(HOW TO COMPLETE THIS TASK) Line by line, repeat the data below exactly, beginning at the first line and ending at the line with "G04 #@! TO.P,C1,1*". Omit pictures.

(DATA RECORDS)
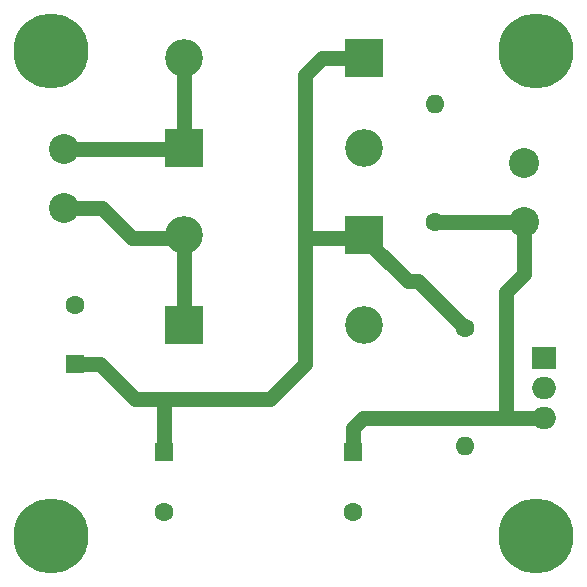
<source format=gbr>
G04 #@! TF.GenerationSoftware,KiCad,Pcbnew,(5.0.2)-1*
G04 #@! TF.CreationDate,2020-11-25T16:06:49-05:00*
G04 #@! TF.ProjectId,MHS-5200A_PwrSupply,4d48532d-3532-4303-9041-5f5077725375,rev?*
G04 #@! TF.SameCoordinates,Original*
G04 #@! TF.FileFunction,Copper,L1,Top*
G04 #@! TF.FilePolarity,Positive*
%FSLAX46Y46*%
G04 Gerber Fmt 4.6, Leading zero omitted, Abs format (unit mm)*
G04 Created by KiCad (PCBNEW (5.0.2)-1) date 11/25/2020 4:06:49 PM*
%MOMM*%
%LPD*%
G01*
G04 APERTURE LIST*
G04 #@! TA.AperFunction,ComponentPad*
%ADD10R,1.600000X1.600000*%
G04 #@! TD*
G04 #@! TA.AperFunction,ComponentPad*
%ADD11C,1.600000*%
G04 #@! TD*
G04 #@! TA.AperFunction,ComponentPad*
%ADD12O,1.600000X1.600000*%
G04 #@! TD*
G04 #@! TA.AperFunction,ComponentPad*
%ADD13R,3.200000X3.200000*%
G04 #@! TD*
G04 #@! TA.AperFunction,ComponentPad*
%ADD14O,3.200000X3.200000*%
G04 #@! TD*
G04 #@! TA.AperFunction,ComponentPad*
%ADD15C,2.540000*%
G04 #@! TD*
G04 #@! TA.AperFunction,ComponentPad*
%ADD16R,2.000000X1.905000*%
G04 #@! TD*
G04 #@! TA.AperFunction,ComponentPad*
%ADD17O,2.000000X1.905000*%
G04 #@! TD*
G04 #@! TA.AperFunction,ComponentPad*
%ADD18C,6.350000*%
G04 #@! TD*
G04 #@! TA.AperFunction,Conductor*
%ADD19C,1.270000*%
G04 #@! TD*
G04 #@! TA.AperFunction,Conductor*
%ADD20C,0.635000*%
G04 #@! TD*
G04 APERTURE END LIST*
D10*
G04 #@! TO.P,C1,1*
G04 #@! TO.N,/VDC*
X6000000Y-30500000D03*
D11*
G04 #@! TO.P,C1,2*
G04 #@! TO.N,/GND*
X6000000Y-25500000D03*
G04 #@! TD*
G04 #@! TO.P,C2,2*
G04 #@! TO.N,/GND*
X13500000Y-43000000D03*
D10*
G04 #@! TO.P,C2,1*
G04 #@! TO.N,/VDC*
X13500000Y-38000000D03*
G04 #@! TD*
D11*
G04 #@! TO.P,C3,1*
G04 #@! TO.N,/VDC*
X39000000Y-27440000D03*
D12*
G04 #@! TO.P,C3,2*
G04 #@! TO.N,/GND*
X39000000Y-37440000D03*
G04 #@! TD*
D10*
G04 #@! TO.P,C4,1*
G04 #@! TO.N,/5V*
X29500000Y-38000000D03*
D11*
G04 #@! TO.P,C4,2*
G04 #@! TO.N,/GND*
X29500000Y-43000000D03*
G04 #@! TD*
D12*
G04 #@! TO.P,C5,2*
G04 #@! TO.N,/GND*
X36500000Y-8500000D03*
D11*
G04 #@! TO.P,C5,1*
G04 #@! TO.N,/5V*
X36500000Y-18500000D03*
G04 #@! TD*
D13*
G04 #@! TO.P,D1,1*
G04 #@! TO.N,Net-(D1-Pad1)*
X15240000Y-27178000D03*
D14*
G04 #@! TO.P,D1,2*
G04 #@! TO.N,/GND*
X30480000Y-27178000D03*
G04 #@! TD*
G04 #@! TO.P,D2,2*
G04 #@! TO.N,/GND*
X30480000Y-12192000D03*
D13*
G04 #@! TO.P,D2,1*
G04 #@! TO.N,Net-(D2-Pad1)*
X15240000Y-12192000D03*
G04 #@! TD*
G04 #@! TO.P,D3,1*
G04 #@! TO.N,/VDC*
X30480000Y-19558000D03*
D14*
G04 #@! TO.P,D3,2*
G04 #@! TO.N,Net-(D1-Pad1)*
X15240000Y-19558000D03*
G04 #@! TD*
G04 #@! TO.P,D4,2*
G04 #@! TO.N,Net-(D2-Pad1)*
X15240000Y-4580000D03*
D13*
G04 #@! TO.P,D4,1*
G04 #@! TO.N,/VDC*
X30480000Y-4580000D03*
G04 #@! TD*
D15*
G04 #@! TO.P,J1,1*
G04 #@! TO.N,Net-(D1-Pad1)*
X5080000Y-17280000D03*
G04 #@! TO.P,J1,2*
G04 #@! TO.N,Net-(D2-Pad1)*
X5080000Y-12280000D03*
G04 #@! TD*
G04 #@! TO.P,J2,2*
G04 #@! TO.N,/5V*
X44000000Y-18500000D03*
G04 #@! TO.P,J2,1*
G04 #@! TO.N,/GND*
X44000000Y-13500000D03*
G04 #@! TD*
D16*
G04 #@! TO.P,U1,1*
G04 #@! TO.N,/VDC*
X45720000Y-29980000D03*
D17*
G04 #@! TO.P,U1,2*
G04 #@! TO.N,/GND*
X45720000Y-32520000D03*
G04 #@! TO.P,U1,3*
G04 #@! TO.N,/5V*
X45720000Y-35060000D03*
G04 #@! TD*
D18*
G04 #@! TO.P,B1,1*
G04 #@! TO.N,N/C*
X4000000Y-4030000D03*
G04 #@! TO.P,B1,2*
X45000000Y-4030000D03*
G04 #@! TO.P,B1,3*
X4000000Y-45030000D03*
G04 #@! TO.P,B1,4*
X45000000Y-45030000D03*
G04 #@! TD*
D19*
G04 #@! TO.N,/VDC*
X8070000Y-30500000D02*
X11070000Y-33500000D01*
X6000000Y-30500000D02*
X8070000Y-30500000D01*
X22500000Y-33500000D02*
X25500000Y-30500000D01*
X25820000Y-19820000D02*
X25500000Y-19500000D01*
X30480000Y-19820000D02*
X25820000Y-19820000D01*
X30480000Y-4580000D02*
X26920000Y-4580000D01*
X25500000Y-22500000D02*
X25500000Y-6000000D01*
X25500000Y-6000000D02*
X26920000Y-4580000D01*
X25500000Y-22500000D02*
X25500000Y-19500000D01*
X25500000Y-30500000D02*
X25500000Y-22500000D01*
X39000000Y-27440000D02*
X35060000Y-23500000D01*
X34160000Y-23500000D02*
X30480000Y-19820000D01*
X35060000Y-23500000D02*
X34160000Y-23500000D01*
X13500000Y-35930000D02*
X13500000Y-33500000D01*
X13500000Y-38000000D02*
X13500000Y-35930000D01*
X11070000Y-33500000D02*
X13500000Y-33500000D01*
X13500000Y-33500000D02*
X22500000Y-33500000D01*
G04 #@! TO.N,Net-(D1-Pad1)*
X6876051Y-17280000D02*
X8255000Y-17280000D01*
X5080000Y-17280000D02*
X6876051Y-17280000D01*
X10795000Y-19820000D02*
X8255000Y-17280000D01*
X15240000Y-19820000D02*
X10795000Y-19820000D01*
X15240000Y-19820000D02*
X15240000Y-27440000D01*
G04 #@! TO.N,Net-(D2-Pad1)*
X15160000Y-12280000D02*
X15240000Y-12200000D01*
X5080000Y-12280000D02*
X15160000Y-12280000D01*
X15240000Y-4580000D02*
X15240000Y-12200000D01*
D20*
G04 #@! TO.N,/5V*
X44085000Y-35060000D02*
X45720000Y-35060000D01*
X42440000Y-35060000D02*
X44085000Y-35060000D01*
D19*
X43450000Y-35060000D02*
X45720000Y-35060000D01*
X30370000Y-35060000D02*
X43450000Y-35060000D01*
X29500000Y-38000000D02*
X29500000Y-35930000D01*
X42440000Y-35060000D02*
X42440000Y-24440000D01*
X44000000Y-22880000D02*
X44000000Y-18500000D01*
X42440000Y-24440000D02*
X44000000Y-22880000D01*
X36500000Y-18500000D02*
X44000000Y-18500000D01*
X29500000Y-35930000D02*
X30370000Y-35060000D01*
G04 #@! TD*
M02*

</source>
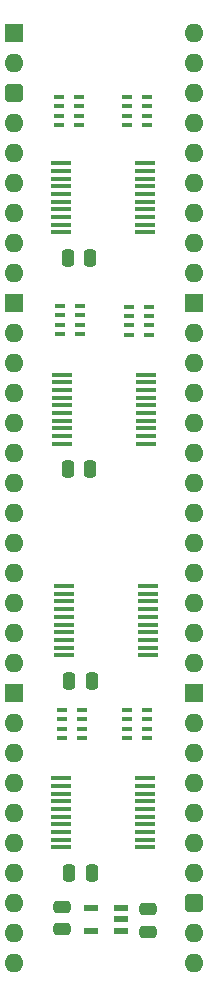
<source format=gbr>
%TF.GenerationSoftware,KiCad,Pcbnew,7.0.5*%
%TF.CreationDate,2024-01-10T18:20:37+02:00*%
%TF.ProjectId,Device Buffer,44657669-6365-4204-9275-666665722e6b,rev?*%
%TF.SameCoordinates,Original*%
%TF.FileFunction,Soldermask,Top*%
%TF.FilePolarity,Negative*%
%FSLAX46Y46*%
G04 Gerber Fmt 4.6, Leading zero omitted, Abs format (unit mm)*
G04 Created by KiCad (PCBNEW 7.0.5) date 2024-01-10 18:20:37*
%MOMM*%
%LPD*%
G01*
G04 APERTURE LIST*
G04 Aperture macros list*
%AMRoundRect*
0 Rectangle with rounded corners*
0 $1 Rounding radius*
0 $2 $3 $4 $5 $6 $7 $8 $9 X,Y pos of 4 corners*
0 Add a 4 corners polygon primitive as box body*
4,1,4,$2,$3,$4,$5,$6,$7,$8,$9,$2,$3,0*
0 Add four circle primitives for the rounded corners*
1,1,$1+$1,$2,$3*
1,1,$1+$1,$4,$5*
1,1,$1+$1,$6,$7*
1,1,$1+$1,$8,$9*
0 Add four rect primitives between the rounded corners*
20,1,$1+$1,$2,$3,$4,$5,0*
20,1,$1+$1,$4,$5,$6,$7,0*
20,1,$1+$1,$6,$7,$8,$9,0*
20,1,$1+$1,$8,$9,$2,$3,0*%
G04 Aperture macros list end*
%ADD10R,1.150000X0.600000*%
%ADD11R,1.800000X0.450000*%
%ADD12RoundRect,0.250000X0.475000X-0.250000X0.475000X0.250000X-0.475000X0.250000X-0.475000X-0.250000X0*%
%ADD13RoundRect,0.250000X-0.250000X-0.475000X0.250000X-0.475000X0.250000X0.475000X-0.250000X0.475000X0*%
%ADD14R,0.900000X0.450000*%
%ADD15R,1.600000X1.600000*%
%ADD16O,1.600000X1.600000*%
%ADD17RoundRect,0.400000X-0.400000X-0.400000X0.400000X-0.400000X0.400000X0.400000X-0.400000X0.400000X0*%
%ADD18RoundRect,0.250000X-0.475000X0.250000X-0.475000X-0.250000X0.475000X-0.250000X0.475000X0.250000X0*%
G04 APERTURE END LIST*
D10*
%TO.C,IC5*%
X97947000Y-134427000D03*
X97947000Y-133477000D03*
X97947000Y-132527000D03*
X95347000Y-132527000D03*
X95347000Y-134427000D03*
%TD*%
D11*
%TO.C,IC4*%
X99943000Y-127385000D03*
X99943000Y-126735000D03*
X99943000Y-126085000D03*
X99943000Y-125435000D03*
X99943000Y-124785000D03*
X99943000Y-124135000D03*
X99943000Y-123485000D03*
X99943000Y-122835000D03*
X99943000Y-122185000D03*
X99943000Y-121535000D03*
X92843000Y-121535000D03*
X92843000Y-122185000D03*
X92843000Y-122835000D03*
X92843000Y-123485000D03*
X92843000Y-124135000D03*
X92843000Y-124785000D03*
X92843000Y-125435000D03*
X92843000Y-126085000D03*
X92843000Y-126735000D03*
X92843000Y-127385000D03*
%TD*%
%TO.C,IC3*%
X100203000Y-111118000D03*
X100203000Y-110468000D03*
X100203000Y-109818000D03*
X100203000Y-109168000D03*
X100203000Y-108518000D03*
X100203000Y-107868000D03*
X100203000Y-107218000D03*
X100203000Y-106568000D03*
X100203000Y-105918000D03*
X100203000Y-105268000D03*
X93103000Y-105268000D03*
X93103000Y-105918000D03*
X93103000Y-106568000D03*
X93103000Y-107218000D03*
X93103000Y-107868000D03*
X93103000Y-108518000D03*
X93103000Y-109168000D03*
X93103000Y-109818000D03*
X93103000Y-110468000D03*
X93103000Y-111118000D03*
%TD*%
%TO.C,IC2*%
X100070000Y-93211000D03*
X100070000Y-92561000D03*
X100070000Y-91911000D03*
X100070000Y-91261000D03*
X100070000Y-90611000D03*
X100070000Y-89961000D03*
X100070000Y-89311000D03*
X100070000Y-88661000D03*
X100070000Y-88011000D03*
X100070000Y-87361000D03*
X92970000Y-87361000D03*
X92970000Y-88011000D03*
X92970000Y-88661000D03*
X92970000Y-89311000D03*
X92970000Y-89961000D03*
X92970000Y-90611000D03*
X92970000Y-91261000D03*
X92970000Y-91911000D03*
X92970000Y-92561000D03*
X92970000Y-93211000D03*
%TD*%
%TO.C,IC1*%
X99943000Y-75315000D03*
X99943000Y-74665000D03*
X99943000Y-74015000D03*
X99943000Y-73365000D03*
X99943000Y-72715000D03*
X99943000Y-72065000D03*
X99943000Y-71415000D03*
X99943000Y-70765000D03*
X99943000Y-70115000D03*
X99943000Y-69465000D03*
X92843000Y-69465000D03*
X92843000Y-70115000D03*
X92843000Y-70765000D03*
X92843000Y-71415000D03*
X92843000Y-72065000D03*
X92843000Y-72715000D03*
X92843000Y-73365000D03*
X92843000Y-74015000D03*
X92843000Y-74665000D03*
X92843000Y-75315000D03*
%TD*%
D12*
%TO.C,C8*%
X100203000Y-134538000D03*
X100203000Y-132638000D03*
%TD*%
D13*
%TO.C,C4*%
X93559999Y-129529000D03*
X95459999Y-129529000D03*
%TD*%
D14*
%TO.C,RN2*%
X94351000Y-66224000D03*
X94351000Y-65424000D03*
X94351000Y-64624000D03*
X94351000Y-63824000D03*
X92651000Y-63824000D03*
X92651000Y-64624000D03*
X92651000Y-65424000D03*
X92651000Y-66224000D03*
%TD*%
%TO.C,RN1*%
X98435000Y-63824000D03*
X98435000Y-64624000D03*
X98435000Y-65424000D03*
X98435000Y-66224000D03*
X100135000Y-66224000D03*
X100135000Y-65424000D03*
X100135000Y-64624000D03*
X100135000Y-63824000D03*
%TD*%
D15*
%TO.C,J2*%
X88900000Y-58420000D03*
D16*
X88900000Y-60960000D03*
D17*
X88900000Y-63500000D03*
D16*
X88900000Y-66040000D03*
X88900000Y-68580000D03*
X88900000Y-71120000D03*
X88900000Y-73660000D03*
X88900000Y-76200000D03*
X88900000Y-78740000D03*
D15*
X88900000Y-81280000D03*
D16*
X88900000Y-83820000D03*
X88900000Y-86360000D03*
X88900000Y-88900000D03*
X88900000Y-91440000D03*
X88900000Y-93980000D03*
X88900000Y-96520000D03*
X88900000Y-99060000D03*
X88900000Y-101600000D03*
X88900000Y-104140000D03*
X88900000Y-106680000D03*
X88900000Y-109220000D03*
X88900000Y-111760000D03*
D15*
X88900000Y-114300000D03*
D16*
X88900000Y-116840000D03*
X88900000Y-119380000D03*
X88900000Y-121920000D03*
X88900000Y-124460000D03*
X88900000Y-127000000D03*
X88900000Y-129540000D03*
X88900000Y-132080000D03*
X88900000Y-134620000D03*
X88900000Y-137160000D03*
X104140000Y-137160000D03*
X104140000Y-134620000D03*
D17*
X104140000Y-132080000D03*
D16*
X104140000Y-129540000D03*
X104140000Y-127000000D03*
X104140000Y-124460000D03*
X104140000Y-121920000D03*
X104140000Y-119380000D03*
X104140000Y-116840000D03*
D15*
X104140000Y-114300000D03*
D16*
X104140000Y-111760000D03*
X104140000Y-109220000D03*
X104140000Y-106680000D03*
X104140000Y-104140000D03*
X104140000Y-101600000D03*
X104140000Y-99060000D03*
X104140000Y-96520000D03*
X104140000Y-93980000D03*
X104140000Y-91440000D03*
X104140000Y-88900000D03*
X104140000Y-86360000D03*
X104140000Y-83820000D03*
D15*
X104140000Y-81280000D03*
D16*
X104140000Y-78740000D03*
X104140000Y-76200000D03*
X104140000Y-73660000D03*
X104140000Y-71120000D03*
X104140000Y-68580000D03*
X104140000Y-66040000D03*
X104140000Y-63500000D03*
X104140000Y-60960000D03*
X104140000Y-58420000D03*
%TD*%
D14*
%TO.C,RN3*%
X98568000Y-81593000D03*
X98568000Y-82393000D03*
X98568000Y-83193000D03*
X98568000Y-83993000D03*
X100268000Y-83993000D03*
X100268000Y-83193000D03*
X100268000Y-82393000D03*
X100268000Y-81593000D03*
%TD*%
D13*
%TO.C,C3*%
X93560000Y-113273001D03*
X95460000Y-113273001D03*
%TD*%
D14*
%TO.C,RN4*%
X94484000Y-83922999D03*
X94484000Y-83122999D03*
X94484000Y-82322999D03*
X94484000Y-81522999D03*
X92784000Y-81522999D03*
X92784000Y-82322999D03*
X92784000Y-83122999D03*
X92784000Y-83922999D03*
%TD*%
D18*
%TO.C,C9*%
X92964000Y-132416000D03*
X92964000Y-134316000D03*
%TD*%
D13*
%TO.C,C5*%
X93433000Y-95366000D03*
X95333000Y-95366000D03*
%TD*%
D14*
%TO.C,RN7*%
X98441000Y-115756000D03*
X98441000Y-116556000D03*
X98441000Y-117356000D03*
X98441000Y-118156000D03*
X100141000Y-118156000D03*
X100141000Y-117356000D03*
X100141000Y-116556000D03*
X100141000Y-115756000D03*
%TD*%
%TO.C,RN8*%
X94611000Y-118155999D03*
X94611000Y-117355999D03*
X94611000Y-116555999D03*
X94611000Y-115755999D03*
X92911000Y-115755999D03*
X92911000Y-116555999D03*
X92911000Y-117355999D03*
X92911000Y-118155999D03*
%TD*%
D13*
%TO.C,C1*%
X93427000Y-77470000D03*
X95327000Y-77470000D03*
%TD*%
M02*

</source>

(EXERCISE SOLUTION)
<source format=gbr>
G04 #@! TF.GenerationSoftware,KiCad,Pcbnew,(5.0.2)-1*
G04 #@! TF.CreationDate,2020-11-25T16:06:49-05:00*
G04 #@! TF.ProjectId,MHS-5200A_PwrSupply,4d48532d-3532-4303-9041-5f5077725375,rev?*
G04 #@! TF.SameCoordinates,Original*
G04 #@! TF.FileFunction,Copper,L1,Top*
G04 #@! TF.FilePolarity,Positive*
%FSLAX46Y46*%
G04 Gerber Fmt 4.6, Leading zero omitted, Abs format (unit mm)*
G04 Created by KiCad (PCBNEW (5.0.2)-1) date 11/25/2020 4:06:49 PM*
%MOMM*%
%LPD*%
G01*
G04 APERTURE LIST*
G04 #@! TA.AperFunction,ComponentPad*
%ADD10R,1.600000X1.600000*%
G04 #@! TD*
G04 #@! TA.AperFunction,ComponentPad*
%ADD11C,1.600000*%
G04 #@! TD*
G04 #@! TA.AperFunction,ComponentPad*
%ADD12O,1.600000X1.600000*%
G04 #@! TD*
G04 #@! TA.AperFunction,ComponentPad*
%ADD13R,3.200000X3.200000*%
G04 #@! TD*
G04 #@! TA.AperFunction,ComponentPad*
%ADD14O,3.200000X3.200000*%
G04 #@! TD*
G04 #@! TA.AperFunction,ComponentPad*
%ADD15C,2.540000*%
G04 #@! TD*
G04 #@! TA.AperFunction,ComponentPad*
%ADD16R,2.000000X1.905000*%
G04 #@! TD*
G04 #@! TA.AperFunction,ComponentPad*
%ADD17O,2.000000X1.905000*%
G04 #@! TD*
G04 #@! TA.AperFunction,ComponentPad*
%ADD18C,6.350000*%
G04 #@! TD*
G04 #@! TA.AperFunction,Conductor*
%ADD19C,1.270000*%
G04 #@! TD*
G04 #@! TA.AperFunction,Conductor*
%ADD20C,0.635000*%
G04 #@! TD*
G04 APERTURE END LIST*
D10*
G04 #@! TO.P,C1,1*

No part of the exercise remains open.